В книге рассказывается история главного героя, который сталкивается с различными проблемами и препятствиями на протяжении всего своего путешествия. По пути он встречает множество второстепенных персонажей, которые играют важные роли в истории. Благодаря опыту главного героя книга исследует такие темы, как любовь, потеря, надежда и стойкость. По мере того, как главный герой преодолевает свои трудности, он усваивает ценные уроки жизни и растет как личность.
В книге рассказывается история главного героя, который сталкивается с различными проблемами и препятствиями на протяжении всего своего путешествия. По пути он встречает множество второстепенных персонажей, которые играют важные роли в истории. Благодаря опыту главного героя книга исследует такие темы, как любовь, потеря, надежда и стойкость. По мере того, как главный герой преодолевает свои трудности, он усваивает ценные уроки жизни и растет как личность.
В книге рассказывается история главного героя, который сталкивается с различными проблемами и препятствиями на протяжении всего своего путешествия. По пути он встречает множество второстепенных персонажей, которые играют важные роли в истории. Благодаря опыту главного героя книга исследует такие темы, как любовь, потеря, надежда и стойкость. По мере того, как главный герой преодолевает свои трудности, он усваивает ценные уроки жизни и растет как личность.
В книге рассказывается история главного героя, который сталкивается с различными проблемами и препятствиями на протяжении всего своего путешествия. По пути он встречает множество второстепенных персонажей, которые играют важные роли в истории. Благодаря опыту главного героя книга исследует такие темы, как любовь, потеря, надежда и стойкость. По мере того, как главный герой преодолевает свои трудности, он усваивает ценные уроки жизни и растет как личность.
В книге рассказывается история главного героя, который сталкивается с различными проблемами и препятствиями на протяжении всего своего путешествия. По пути он встречает множество второстепенных персонажей, которые играют важные роли в истории. Благодаря опыту главного героя книга исследует такие темы, как любовь, потеря, надежда и стойкость. По мере того, как главный герой преодолевает свои трудности, он усваивает ценные уроки жизни и растет как личность.
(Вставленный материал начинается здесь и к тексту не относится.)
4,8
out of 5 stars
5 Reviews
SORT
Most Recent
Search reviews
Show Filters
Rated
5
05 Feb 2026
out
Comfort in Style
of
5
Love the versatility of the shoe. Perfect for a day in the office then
В книге рассказывается история главного героя, который сталкивается с различными проблемами и препятствиями на протяжении всего своего путешествия. По пути он встречает множество второстепенных персонажей, которые играют важные роли в истории. Благодаря опыту главного героя книга исследует такие темы, как любовь, потеря, надежда и стойкость. По мере того, как главный герой преодолевает свои трудности, он усваивает ценные уроки жизни и растет как личность.
В книге рассказывается история главного героя, который сталкивается с различными проблемами и препятствиями на протяжении всего своего путешествия. По пути он встречает множество второстепенных персонажей, которые играют важные роли в истории. Благодаря опыту главного героя книга исследует такие темы, как любовь, потеря, надежда и стойкость. По мере того, как главный герой преодолевает свои трудности, он усваивает ценные уроки жизни и растет как личность.